It’s been three years since MacIntyre last drove down Magnolia Lane and where he finished T12th on debut in 2021 and T23rd a year later.
That was when MacIntyre had won just one European Tour event and was ranked No. 73rd in the world.
He’ll return to the Masters with the confidence in his golf bag of being a member of a winning Ryder Cup team and a two-time PGA Tour champ.
MacIntyre said: “I think my career’s been stepped nicely. It’s not been a rapid rise. It’s been a nice progression from Challenge Tour, European Tour, winning on the European Tour, PGA Tour, winning the PGA Tour.
“When I played on the DP World Tour, and was going to these WGCs and Majors, it was like I was competing against guys that I wasn’t competing against week in, week out.
“Whereas now, I’m going to these elevated events and going to the Majors, and it’s the same field, bar a couple of guys that are coming in.

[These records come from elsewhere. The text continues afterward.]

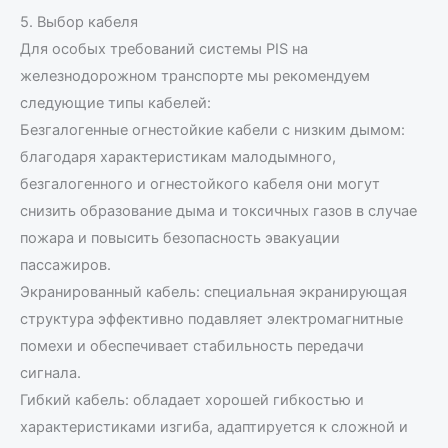
5. Выбор кабеля
Для особых требований системы PIS на
железнодорожном транспорте мы рекомендуем
следующие типы кабелей:
Безгалогенные огнестойкие кабели с низким дымом:
благодаря характеристикам малодымного,
безгалогенного и огнестойкого кабеля они могут
снизить образование дыма и токсичных газов в случае
пожара и повысить безопасность эвакуации
пассажиров.
Экранированный кабель: специальная экранирующая
структура эффективно подавляет электромагнитные
помехи и обеспечивает стабильность передачи
сигнала.
Гибкий кабель: обладает хорошей гибкостью и
характеристиками изгиба, адаптируется к сложной и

“It’s not a shock to the system, and it feels more comfortable. You’re pitching up there, you’re doing the same work, you’re preparing the same way, and then hopefully the cards fall the right way for that week, and you have a chance.”
And while MacIntyre is exempt into all four majors this year, there is an event starting September 26th he’d love to again be a part.
MacIntyre said: “Once you play one that was lucky enough, the one I’ve played with won.
“You don’t get that feeling in golf that much as a team – the celebration from leaving Marco Simone and getting back to the hotel, you only get that playing team sports.
“The individual stuff, winning is special. I’ve won special events and managed to have nice celebrations, but that one in Rome was just, it was more than just the guys in the team. It’s more than just the vice captains and captains.
“It felt like a whole tour win, and that was special. So, that’s one of my main goals for the year, is to be there at Bethpage and try and win the Ryder Cup on US soil”.
MacIntyre is joined in Singapore by last fortnight’s Joburg Open champ Calum Hill along with Ewen Ferguson, Grant Forrest and Richie Ramsay.